AMAZING GRACE, HOW SWEET THE SOUND
THAT SAVED A WRETCH LIKE ME!
I ONCE WAS LOST BUT NOW AM FOUND
WAS BLIND, BUT NOW I SEE.
From that moment on John Newton testified before the British Parliament out of his own experience how terribly the slaves were treated. In 1807 the slave trade in the British Empire was abolished... nine months later he died.
This grace comes to us right in the very midst of life, especially in that part of life that Tennyson describes: "Never morning wore to evening, but some heart did break."
Heartbreak comes to those who are living with terminal diseases; HEARTBREAK comes to those who get caught in messed up family problems; HEARTBREAK comes to those who are caught in circumstances which they did not cause or even in circumstances for which they are responsible.

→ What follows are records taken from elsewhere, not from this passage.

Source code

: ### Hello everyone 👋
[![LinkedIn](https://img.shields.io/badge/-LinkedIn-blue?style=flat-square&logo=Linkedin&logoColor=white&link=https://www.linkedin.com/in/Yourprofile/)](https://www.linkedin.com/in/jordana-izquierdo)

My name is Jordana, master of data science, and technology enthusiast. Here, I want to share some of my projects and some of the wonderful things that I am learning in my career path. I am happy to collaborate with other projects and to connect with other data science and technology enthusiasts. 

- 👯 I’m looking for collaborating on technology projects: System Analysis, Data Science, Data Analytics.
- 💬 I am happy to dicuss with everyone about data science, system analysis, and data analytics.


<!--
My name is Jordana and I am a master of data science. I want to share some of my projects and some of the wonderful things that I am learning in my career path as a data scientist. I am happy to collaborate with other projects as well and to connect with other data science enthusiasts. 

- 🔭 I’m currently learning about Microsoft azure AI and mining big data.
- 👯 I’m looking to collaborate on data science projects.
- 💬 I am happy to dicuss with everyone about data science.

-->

Years ago I was told of a visit Archer Wallace made to a Canadian city to see an older woman who was in a home for what was called "the incurables." He found her in a rather bare room and suggested that they go out on the verandah for their visit. "I have never been out on the verandah," she said; "I have a spinal condition which prevents me from being moved from this bed."
This seemed a cruel condition to Mr. Wallace and he asked her how long she had been there. "Twenty-six years" she answered. He thought of twenty- six years and of all that had happened in his life over the past twenty-six years. "Do you mean to tell me that you have never been out of this room in twenty-six years?" She replied, "I have never been over the threshold since I was brought here twenty-six years ago!" Then that woman said something I shall never want to forget!
She said, "It only comes one day at a time and God is so good." Wallace thought to himself twenty-six years of almost continual suffering and yet she found strength for the days because she met them one at a time. Then he said, "If I ever saw clear evidence of God's grace at work, it was with this dear woman!"
To live by God's grace means that we learn to take nothing for granted, but to take whatever comes with profound gratitude to God knowing that God will be with us to inspire us and to empower us... no matter what comes, and no matter what happens.